秋の彼岸の中日。ようやく晴れ間が見えたのでお参りに出かけた。天神坂を上り、伶人町から境内に。露店を縫うように立錐の余地がないほどの人の列が続くのは今も変わらないようだ。60年も前の子供の頃から母親に連れられて、こんなに多くの老人たちがぞろぞろ西門を潜って境内に入って行くものだと、その奇妙さに首をひねったものだが、その老人たちと同じ年嵩になっている自分のすがたを考えてみると妙な塩梅になっている。
上方落語に
『天王寺詣り』という笑福亭一門のお家芸がある。そのなかで、4代目松鶴の絶品の話術が耳に残る。

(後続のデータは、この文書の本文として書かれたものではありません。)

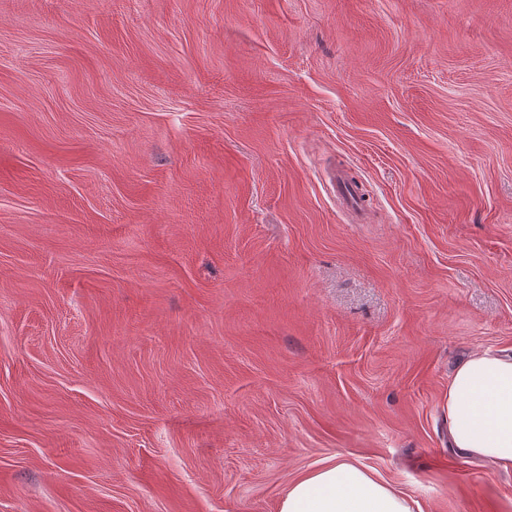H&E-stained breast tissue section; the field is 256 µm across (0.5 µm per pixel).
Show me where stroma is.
<instances>
[{
    "label": "stroma",
    "mask_w": 512,
    "mask_h": 512,
    "mask_svg": "<svg viewBox=\"0 0 512 512\" xmlns=\"http://www.w3.org/2000/svg\"><path fill=\"white\" fill-rule=\"evenodd\" d=\"M484 350L512 0H0V512H279L337 458L512 512L449 434ZM336 189L346 208L357 218L363 212V203L359 193L351 183L342 175L336 178Z\"/></svg>",
    "instance_id": "stroma-1"
}]
</instances>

「彼岸中やさかいに、殺生はしたらいかんということやったんですな。“彼岸て、何だんねん?”“天王寺さんで、無縁の仏の供養をしなはんねん。引導鐘をつくと、十万億土へ聞こえるというなあ。”“天王寺のやまこ坊主が。うちと、天王寺さんと、ほん近くでっせ。そやのに、ついぞ聞こえたことがない。それが、十万億土てな遠いとこに聞こえる訳がない。”って、そらそやわ。十万億土いうたら、この世から極楽に至るまでの世界のことですもんな。この、“やまこ坊主”ちゅうのは、“やまこはる”の“やまこ”、つまり、はったりとか、見得とかいう意味ですなあ。“ご出家は、十万億土の道を教えなはんね。”“わたい、この前、心斎橋筋歩いてたんだ。すると、向こうから来たぼんさんが、もうし、八幡筋へはどない行たらよろしい。八幡筋の分からん坊主が、十万億土の分かりそうなはずがない。”って、これも尤もや。」というような駄洒落が次々に飛び出してくる。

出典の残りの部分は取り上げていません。